* **WRITTEN TASK 1**
In the passage on print in the digital age, rewrite the stretch from "Every information will" through "take over altogether.", putting "fragments" in place of "tidbits".
* **WRITTEN TASK 2**
According to the passage on print in the digital age, which magazine calls the people who make and read newspapers, magazines, and books "People of the Book"?

The question wasn’t exactly funny. The audience laughed because, among the questions earlier asked, the last one hit home, and was waiting for an answer that we, the nondigital sector, should clearly understand. We laughed probably because it seemed to be the most convenient gesture to conceal a collective fear. The question is actually translated: “Are we, people of the print, still going to be of any use to the society? Or are we going to be jobless soon? Will people still read?”

These are relevant concerns at the dawn of the digital age, when everything can be reached by fingertips in 30 seconds: stock quotes, email messages, weather reports, current news, and even legal documents. They’re on screens, big and small—digitalized and assembled by codes.
Every information will flash on screen in thoughtless tidbits.

“People of the Book” (as the Time magazine refers to the good people who make and read newspapers, magazine, and books) fear that the page—the writing and the reading—will die, and the screen culture will take over altogether.

* **GIVEN ENTRIES**
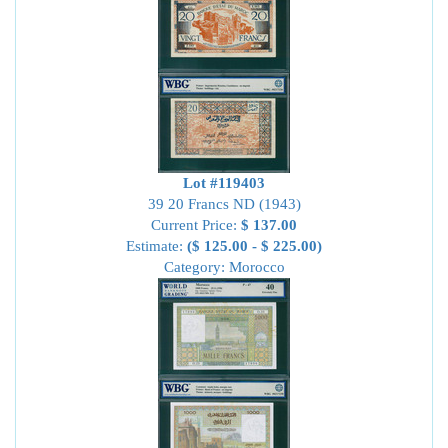
Lot #119403
39 20 Francs ND (1943)
Current Price:
$ 137.00
Estimate:
($ 125.00 - $ 225.00)
Category: Morocco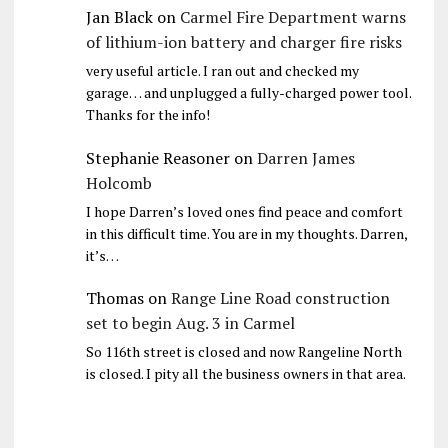
Jan Black
on
Carmel Fire Department warns
of lithium-ion battery and charger fire risks
very useful article. I ran out and checked my
garage… and unplugged a fully-charged power tool.
Thanks for the info!
Stephanie Reasoner
on
Darren James
Holcomb
I hope Darren’s loved ones find peace and comfort
in this difficult time. You are in my thoughts. Darren,
it’s…
Thomas
on
Range Line Road construction
set to begin Aug. 3 in Carmel
So 116th street is closed and now Rangeline North
is closed. I pity all the business owners in that area.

* **RESULT 1**
Every information will flash on screen in thoughtless fragments.

“People of the Book” (as the Time magazine refers to the good people who make and read newspapers, magazine, and books) fear that the page—the writing and the reading—will die, and the screen culture will take over altogether.

* **RESULT 2**
Time magazine